═════ DATA RECORDS ═════
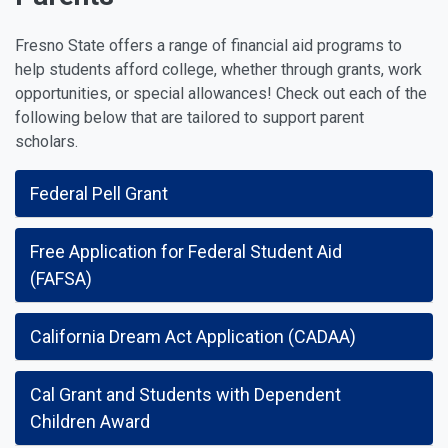
Fresno State offers a range of financial aid programs to
help students afford college, whether through grants, work
opportunities, or special allowances! Check out each of the
following below that are tailored to support parent
scholars.
Federal Pell Grant
Free Application for Federal Student Aid
(FAFSA)
California Dream Act Application (CADAA)
Cal Grant and Students with Dependent
Children Award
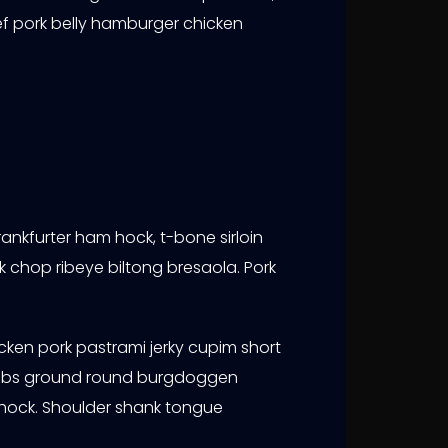
f pork belly hamburger chicken
ankfurter ham hock, t-bone sirloin
rk chop ribeye biltong bresaola. Pork
cken pork pastrami jerky cupim short
ort ribs ground round burgdoggen
hock. Shoulder shank tongue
═════
### HOW TO COMPLETE THIS TASK
Extract every line above word for word, leaving out the pictures.

### EXERCISE SOLUTION
Fresno State offers a range of financial aid programs to
help students afford college, whether through grants, work
opportunities, or special allowances! Check out each of the
following below that are tailored to support parent
scholars.
Federal Pell Grant
Free Application for Federal Student Aid
(FAFSA)
California Dream Act Application (CADAA)
Cal Grant and Students with Dependent
Children Award
f pork belly hamburger chicken
ankfurter ham hock, t-bone sirloin
rk chop ribeye biltong bresaola. Pork
cken pork pastrami jerky cupim short
ort ribs ground round burgdoggen
hock. Shoulder shank tongue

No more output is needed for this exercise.